GÖZLEM - Sami DAYANGAÇ


Gürültü, çağımızın hastalığı olmaya adaydır. Çevremizi dikkatle analiz edersek nelerin bizleri rahatsız ettiğini de gözlemleriz. Ev faaliyetlerinden başlayalım.

Ev faaliyetleri ve komşuların oluşturduğu gürültü (Konut içerisinde kişilerin kendi davranış ve alışkanlıklarından kaynaklanan; kapı, pencere kapatma, yürüme, konuşma, temizlik yapma, mobilya çekme, televizyon seyretme, radyo dinleme, eğlence amacı dışında kullanılan her türlü müzik aleti, çamaşır makinesi, buzdolabı, elektrik süpürgesi gibi aletleri kullanma, evcil hayvan besleme gibi faaliyetler ile bina içinde yapılacak tadilatı gibi. Bu gibi durumlarda şikayet merci zabıta, ilerleyen safhada polistir. Ama görgülü aileler akrabadan daha yakın olan, olması gereken, en küçük bir ihtiyaçta kapılarını çalabilecekleri komşularını saydığımız vesilelerle asla rahatsız etmemelidirler. Hiç kimse komşusunu zabıtaya, polise şikayet etmek, kötü olmak istemez. Bazen yaptığı şikayetlerde isminin anılmamasını ister. Dileriz herkes duyarlı ve saygılı olur.

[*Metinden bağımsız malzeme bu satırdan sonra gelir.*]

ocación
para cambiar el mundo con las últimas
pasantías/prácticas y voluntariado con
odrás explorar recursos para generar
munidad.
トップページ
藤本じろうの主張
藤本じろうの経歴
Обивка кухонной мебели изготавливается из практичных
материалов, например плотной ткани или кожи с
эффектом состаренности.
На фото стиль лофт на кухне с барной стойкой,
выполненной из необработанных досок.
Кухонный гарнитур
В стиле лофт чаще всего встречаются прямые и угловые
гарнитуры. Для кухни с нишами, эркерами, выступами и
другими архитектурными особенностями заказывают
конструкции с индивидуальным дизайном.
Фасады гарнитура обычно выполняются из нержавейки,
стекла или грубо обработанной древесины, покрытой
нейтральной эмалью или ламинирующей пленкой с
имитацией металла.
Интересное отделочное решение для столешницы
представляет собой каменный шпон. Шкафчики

Evden çıkar çıkmaz karşılaşacağımız bir rahatsızlık araç kornalarıdır. Gerçi evden çıkmadan da son derece rahatsız edici şekilde kullanılıyor ama. Misal öğrenci servisleri. Sabahın köründe yavruları almaya gelince asılıyor kornaya. O çocuğa haber vermek istese de hastası, bebesi herkes uyanıyor. Büyük vebal. Şahsen komşumun ağır rahatsızlığı nedeniyle talebi üzerine defalarca servis sürücülerini, yöneticilerini ikaz ettim ama Ne fayda?

Kırmızı ışıkta bekliyor bir tosun. En önde, ışık hariç her şeyle ilgili. Işık yanıyor, tosundan tık yok. Arkadaki korna çalıyor, eğilip ışığa bakıyor, vites ve hareket. Kaç saniye geçti? Tabi ne var lan diyen de çoğunlukta.

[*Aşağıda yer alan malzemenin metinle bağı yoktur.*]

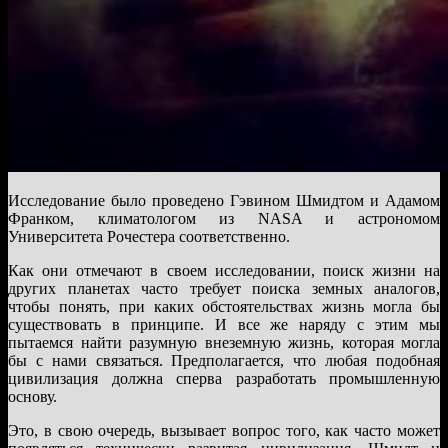
Исследование было проведено Гэвином Шмидтом и Адамом
Франком, климатологом из NASA и астрономом
Университета Рочестера соответственно.
Как они отмечают в своем исследовании, поиск жизни на
других планетах часто требует поиска земных аналогов,
чтобы понять, при каких обстоятельствах жизнь могла бы
существовать в принципе. И все же наряду с этим мы
пытаемся найти разумную внеземную жизнь, которая могла
бы с нами связаться. Предполагается, что любая подобная
цивилизация должна сперва разработать промышленную
основу.
Это, в свою очередь, вызывает вопрос того, как часто может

Yurt dışına gidenler trafikte asla korna çalınmadığını hayretle görecekler. Sanki Avrupa ülkelerinde hiçbir araçta korna yok, çalmıyorlar. Ya bizde? Kötü bir adetimiz var. Her türlü organizasyonda konvoy oluşturmak. Asker uğurlaması, düğünler, karşılama vs. Asılır herkes kornaya. Biri askere gidiyorum diye, biri şeyimin ucu kesilecek diye, evlenen de evlenmeye diye. Kornalar çalınıp kimseden uyarı gelmeyince de, korna sesi danaları kesmeyince işe silah eklendi. Herkes silah atıyor, cezası?

Medeni ülkelerde duyacağınız tek ses itfaiye ve cankurtaran araçlarının sesidir. Tabi bizdeki gibi çıktığı yerden varacağı yere kadar orada çalınmaz. Sadece ihtiyaç duyulan yerde çalınır. Bizde trafikte kimse bu araçların geçiş üstünlüğü olduğunu iplemez. O nedenle zorunlu olarak çalınır ve rahatsızlık verir.

Biz yavrularımızdan başlayarak toplumun her katmanına dinimizi, görgü kurallarını, saygıyı öğretemezsek daha çok şikayet ederiz. İzah etmeye çalıştığımız hususlar, görgü, ahlak, saygı kuralları kadar kul hakkına da girer.